Un jour, un copain auteur m’a raconté une anecdote au sujet d’un directeur de théâtre (quelque chose comme ça) qui demandait toujours aux postulants :
― Avez-vous de la chance ?
Parce que c’est
important, la chance, et comme d’acteur à auteur il n’y a qu’une lettre qui
change, j’imagine que c’est important pour un auteur, a fortiori une locomautrice.
Donc un éditeur serait
inspiré de demander aux auteurs dont ils ont apprécié le foutu manuscrit :
― Avez-vous de la chance ?
Parce que, sans une
once de chance, une larve manuscrite métamorphosée en papillon par le miracle
de la publication ne prendra jamais de lecteurs en ses filets (je plagie mon Diabolo pacte, lequel sera
prochainement réédité aux éditions d’Avallon.
Un brin de pub ne peut que lui porter chance).
Donc, si vous constatez
depuis votre naissance que vous avez la poisse, mieux vaut mentir. Surtout ne
pas avouer l’inavouable : qu’à la date prévue pour chacune de vos
dédicaces, il tombe des hallebardes (personne ne sort), qu’il fait un temps
radieux (personne n’entre), qu’une manifestation passe devant la librairie, que
vous êtes malheureux autant au jeu qu’en amour (sinon pourquoi
écririez-vous ?). Donc vous déclarez :
― Bien sûr que j’ai de la chance.
Et d’étayer :
― Quand je veux me garer il y a toujours une
place qui se libère dans la minute.
Vous omettez de
préciser que vous n’êtes jamais en quête d’une place de parking du simple fait
que le permis vous a été retiré pour conduite en état d’ivresse le jour où vous
avez appris que votre boss vous virait de sa boîte de merde dont le seul
avantage se résumait au minimum vital.
Vous passez sous
silence la fois où votre billet de loto était gagnant et que vous l’avez égaré
dans la rue.

• **Consigne**: D'après le texte sur la chance des auteurs, pourquoi un éditeur serait-il inspiré de demander « Avez-vous de la chance ? » aux auteurs dont il a apprécié le manuscrit ? Répondez en une à trois phrases. Les entrées n'ont aucun rôle dans cet exercice.

• **Jeu de données**:
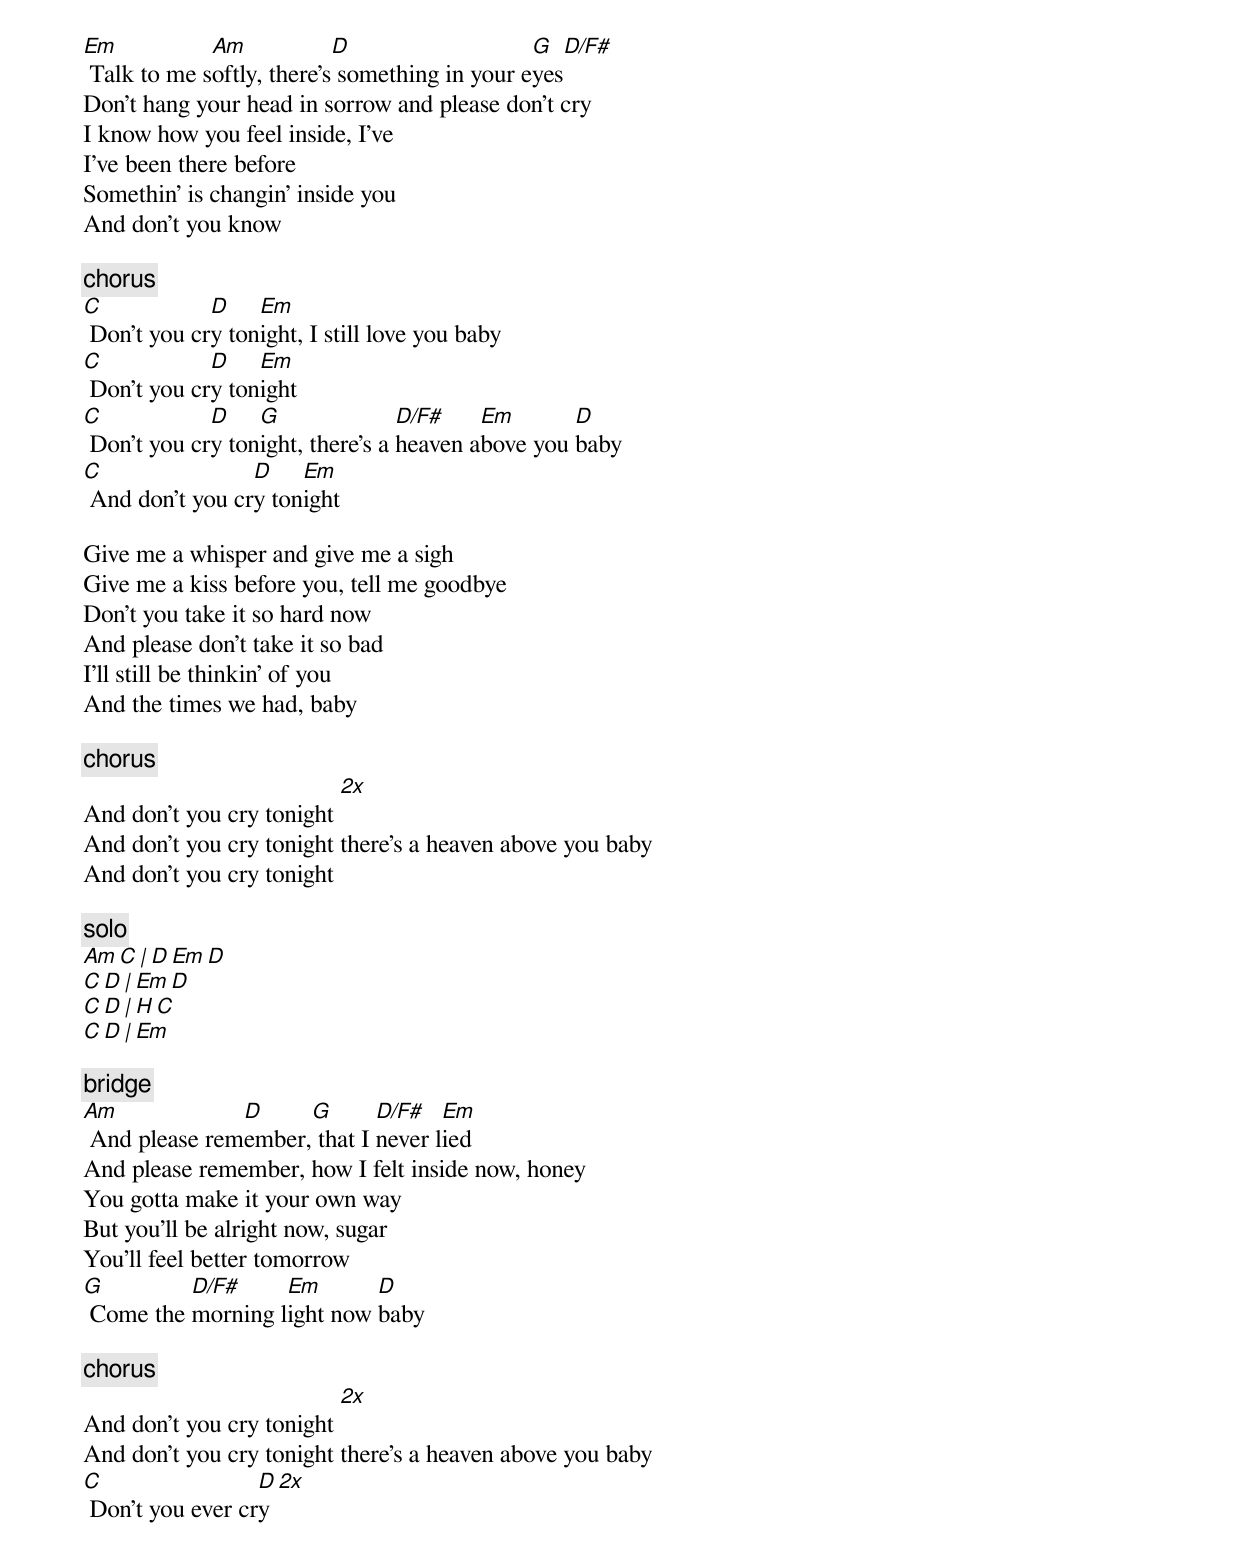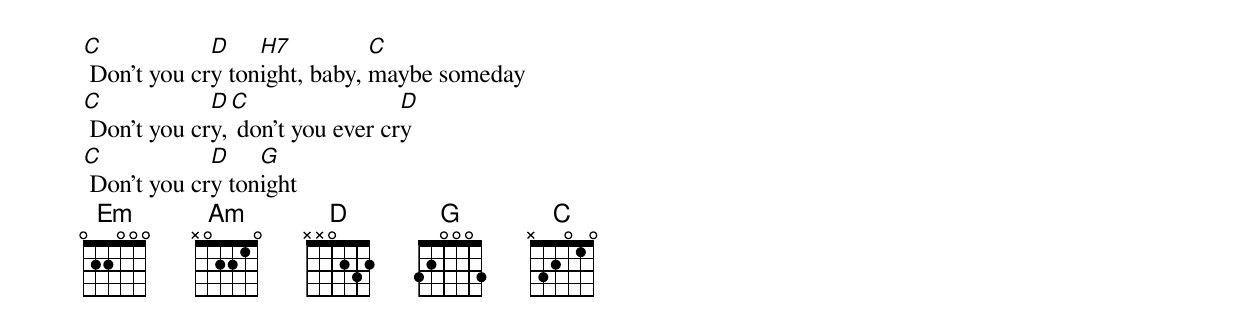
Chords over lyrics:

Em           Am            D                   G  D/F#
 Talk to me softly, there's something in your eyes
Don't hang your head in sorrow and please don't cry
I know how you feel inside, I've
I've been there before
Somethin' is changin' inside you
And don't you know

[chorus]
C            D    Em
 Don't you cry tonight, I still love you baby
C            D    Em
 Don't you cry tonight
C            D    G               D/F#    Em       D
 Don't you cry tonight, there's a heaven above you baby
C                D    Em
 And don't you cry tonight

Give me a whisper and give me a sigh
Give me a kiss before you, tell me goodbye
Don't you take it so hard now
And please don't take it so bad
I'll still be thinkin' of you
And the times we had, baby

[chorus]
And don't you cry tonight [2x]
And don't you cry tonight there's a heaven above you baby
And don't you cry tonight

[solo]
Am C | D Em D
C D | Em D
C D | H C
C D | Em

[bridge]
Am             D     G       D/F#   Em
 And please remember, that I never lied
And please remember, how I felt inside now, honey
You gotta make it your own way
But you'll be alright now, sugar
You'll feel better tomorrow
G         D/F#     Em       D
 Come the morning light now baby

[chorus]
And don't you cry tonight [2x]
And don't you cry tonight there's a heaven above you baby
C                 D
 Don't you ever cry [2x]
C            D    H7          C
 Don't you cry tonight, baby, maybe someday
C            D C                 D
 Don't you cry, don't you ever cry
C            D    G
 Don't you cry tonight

...

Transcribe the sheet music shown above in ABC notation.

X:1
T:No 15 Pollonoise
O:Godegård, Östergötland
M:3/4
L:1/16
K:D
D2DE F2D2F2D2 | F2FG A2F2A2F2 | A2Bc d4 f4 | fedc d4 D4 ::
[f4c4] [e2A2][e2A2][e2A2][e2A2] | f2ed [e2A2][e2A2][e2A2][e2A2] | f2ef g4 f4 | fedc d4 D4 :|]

• **Réponse**: La chance compte pour un acteur, et comme « acteur » et « auteur » ne diffèrent que d'une lettre, elle doit aussi compter pour un auteur. Surtout, sans une once de chance, le manuscrit changé en papillon par la publication ne prendra jamais de lecteurs dans ses filets.